<<<<

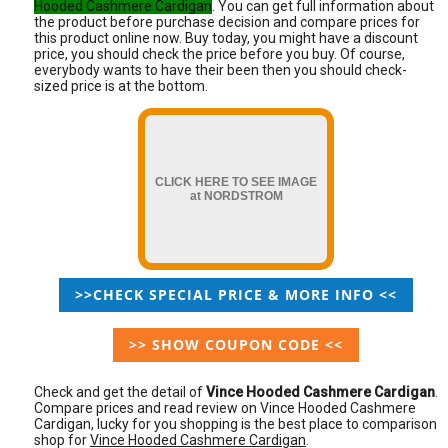
Hooded Cashmere Cardigan
. You can get full information about
the product before purchase decision and compare prices for
this product online now. Buy today, you might have a discount
price, you should check the price before you buy. Of course,
everybody wants to have their been then you should check-
sized price is at the bottom.
CLICK HERE TO SEE IMAGE
at NORDSTROM
>>CHECK SPECIAL PRICE & MORE INFO <<
>> SHOW COUPON CODE <<
Check and get the detail of
Vince Hooded Cashmere Cardigan
.
Compare prices and read review on Vince Hooded Cashmere
Cardigan, lucky for you shopping is the best place to comparison
shop for
Vince Hooded Cashmere Cardigan
.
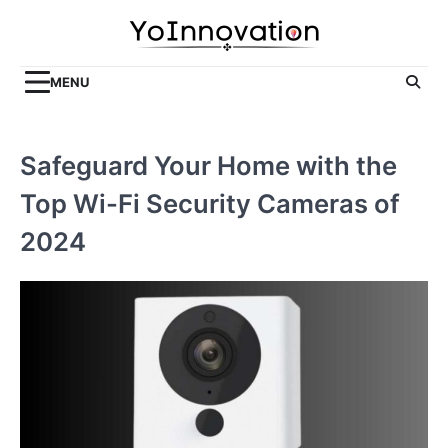
Skip
to
content
MENU
Safeguard Your Home with the
Top Wi-Fi Security Cameras of
2024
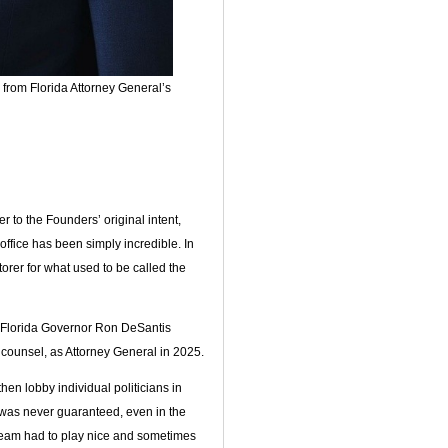
from Florida Attorney General’s
to the Founders’ original intent,
office has been simply incredible. In
er for what used to be called the
 Florida Governor Ron DeSantis
l counsel, as Attorney General in 2025.
hen lobby individual politicians in
was never guaranteed, even in the
team had to play nice and sometimes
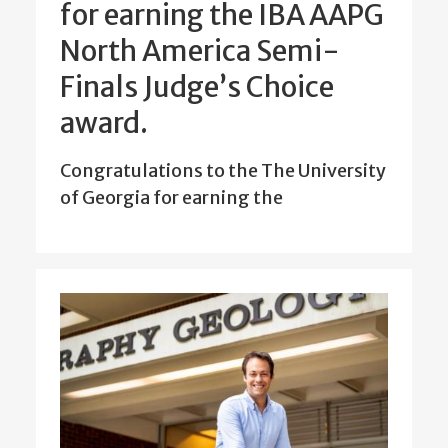
for earning the IBA AAPG
North America Semi-
Finals Judge’s Choice
award.
Congratulations to the The University
of Georgia for earning the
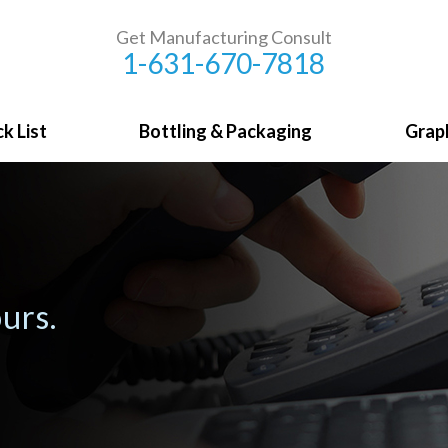
Get Manufacturing Consult
1-631-670-7818
k List
Bottling & Packaging
Grap
urs.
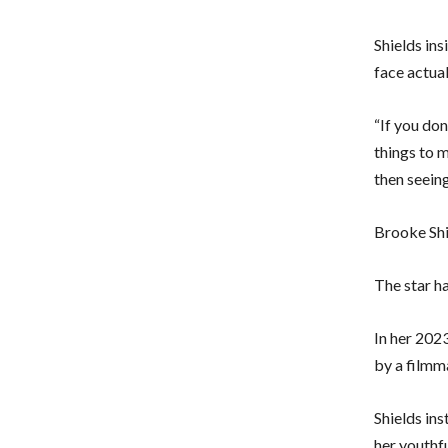
Shields in
face actual
“If you don
things to m
then seein
Brooke Shi
The star ha
In her 202
by a filmm
Shields in
her youthf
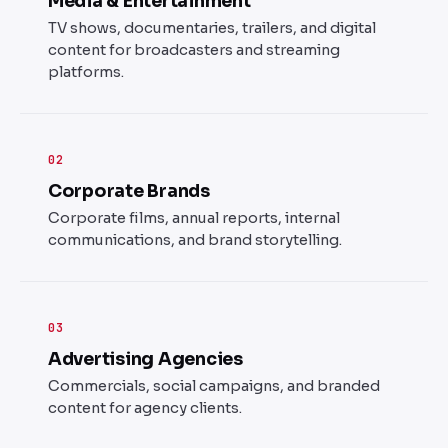
Media & Entertainment
TV shows, documentaries, trailers, and digital
content for broadcasters and streaming
platforms.
02
Corporate Brands
Corporate films, annual reports, internal
communications, and brand storytelling.
03
Advertising Agencies
Commercials, social campaigns, and branded
content for agency clients.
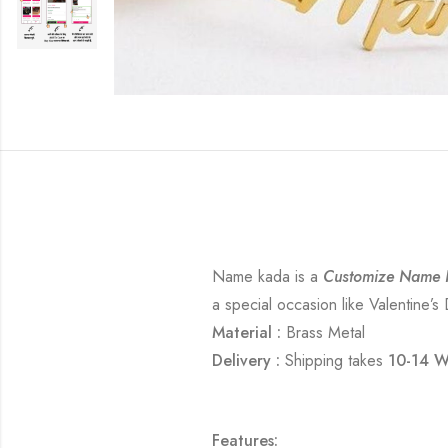
Name kada is a
Customize Name 
a special occasion like Valentine’s
Material :
Brass Metal
Delivery :
Shipping takes
10-14 W
Features:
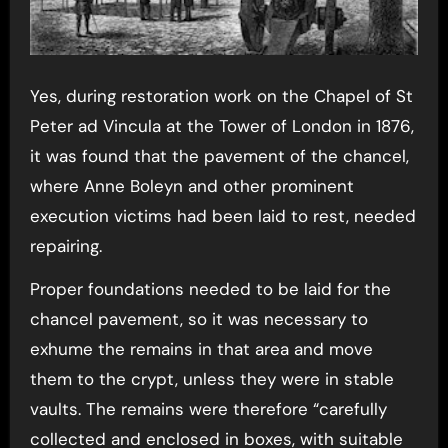
Yes, during restoration work on the Chapel of St
Peter ad Vincula at the Tower of London in 1876,
it was found that the pavement of the chancel,
where Anne Boleyn and other prominent
execution victims had been laid to rest, needed
repairing.
Proper foundations needed to be laid for the
chancel pavement, so it was necessary to
exhume the remains in that area and move
them to the crypt, unless they were in stable
vaults. The remains were therefore “carefully
collected and enclosed in boxes, with suitable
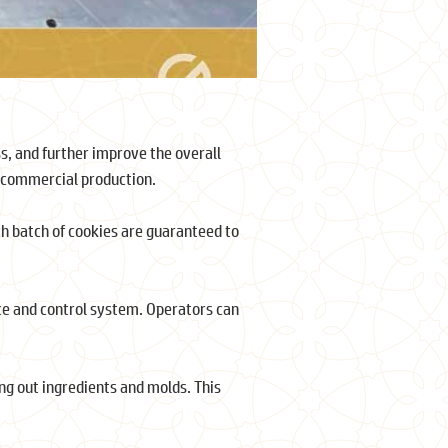
s, and further improve the overall
n commercial production.
ch batch of cookies are guaranteed to
ce and control system. Operators can
ing out ingredients and molds. This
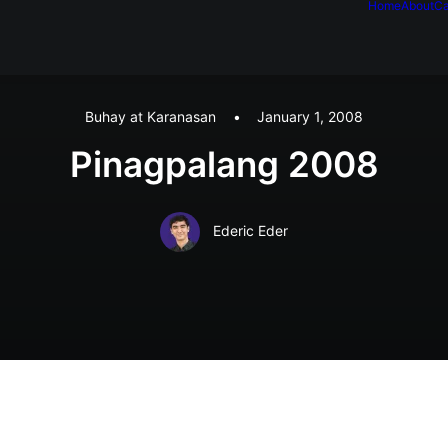
Home
About
Ca
Buhay at Karanasan
•
January 1, 2008
Pinagpalang 2008
Ederic Eder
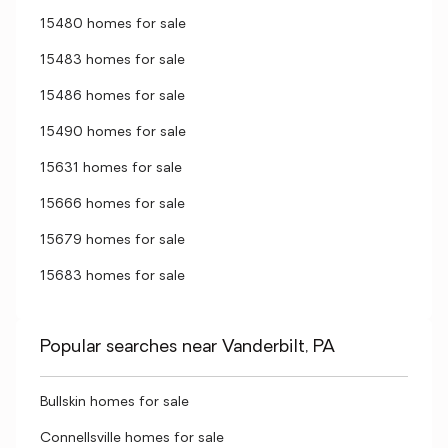
15480 homes for sale
15483 homes for sale
15486 homes for sale
15490 homes for sale
15631 homes for sale
15666 homes for sale
15679 homes for sale
15683 homes for sale
Popular searches near Vanderbilt, PA
Bullskin homes for sale
Connellsville homes for sale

>>>>

== PROBLEM TO WORK ON ==
Write out every line from the one containing "Media & Entertainment" through the end of the records as a numbered list, without blank lines and without the picture markers.

== RESULT OF THIS EXERCISE ==
1. Media & Entertainment
2. TV shows, documentaries, trailers, and digital
3. content for broadcasters and streaming
4. platforms.
5. 02
6. Corporate Brands
7. Corporate films, annual reports, internal
8. communications, and brand storytelling.
9. 03
10. Advertising Agencies
11. Commercials, social campaigns, and branded
12. content for agency clients.
13. Name kada is a
14. Customize Name 
15. a special occasion like Valentine’s
16. Material :
17. Brass Metal
18. Delivery :
19. Shipping takes
20. 10-14 W
21. Features:
22. Yes, during restoration work on the Chapel of St
23. Peter ad Vincula at the Tower of London in 1876,
24. it was found that the pavement of the chancel,
25. where Anne Boleyn and other prominent
26. execution victims had been laid to rest, needed
27. repairing.
28. Proper foundations needed to be laid for the
29. chancel pavement, so it was necessary to
30. exhume the remains in that area and move
31. them to the crypt, unless they were in stable
32. vaults. The remains were therefore “carefully
33. collected and enclosed in boxes, with suitable
34. s, and further improve the overall
35. n commercial production.
36. ch batch of cookies are guaranteed to
37. ce and control system. Operators can
38. ing out ingredients and molds. This
39. Home
40. About
41. Ca
42. Buhay at Karanasan
43. •
44. January 1, 2008
45. Pinagpalang 2008
46. Ederic Eder
47. 15480 homes for sale
48. 15483 homes for sale
49. 15486 homes for sale
50. 15490 homes for sale
51. 15631 homes for sale
52. 15666 homes for sale
53. 15679 homes for sale
54. 15683 homes for sale
55. Popular searches near Vanderbilt, PA
56. Bullskin homes for sale
57. Connellsville homes for sale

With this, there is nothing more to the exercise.